The MTA has been installing platform barriers at numerous stations. However, it appears that the barriers are being installed along only half the length of the platform, and always positioned closest to the center of the platform. Notably, several stations have entrances situated at the far end of the platform, yet these areas lack barriers, despite being the busiest sections of the platform. This discrepancy warrants an explanation.

Answer

Last January, the MTA installed the first of these low-cost platform barriers at 191st Street in Washington Heights. It came after several high-profile attacks where riders were shoved onto subway tracks, including the murder of Michelle Go in 2022.

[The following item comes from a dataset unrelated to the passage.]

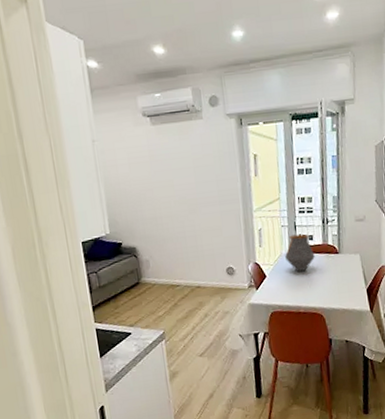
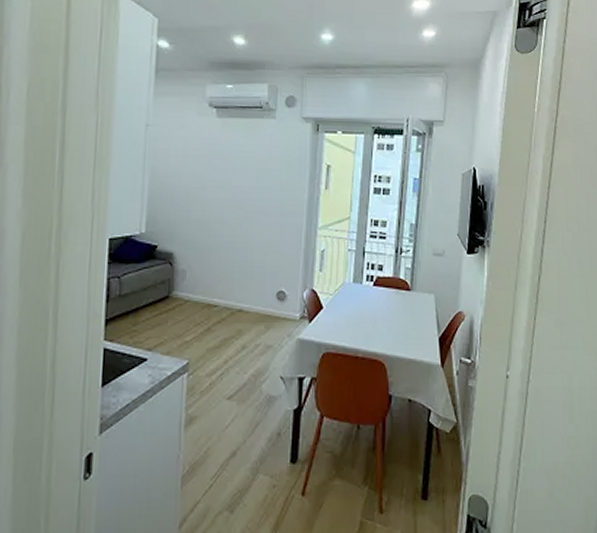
vase: present [285,233,315,272] -> none [348,262,383,308]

The MTA has since put the railings in at 98 stations — but only in the busiest parts of the platforms, and it’s expected to install two more before the end of the year.

“Platform barriers are placed in the middle of the platform to protect both riders and the conductor. Riders have the ability to walk to the center of the platform, while the conductor is almost always at the center,” MTA spokesperson Laura Cala-Rauch explained. “We will explore extending barriers to the full length of the platform in the future.”

The MTA had previously planned to install automated, sliding platform doors, like the ones in place at the JFK and Newark Airtrains, at three subway stations. The agency has not moved forward with that plan, instead opting for the lower-tech railings. The agency in 2019 commissioned an extensive study that found only 128 of the MTA’s 472 stations even had room for those modern platform doors.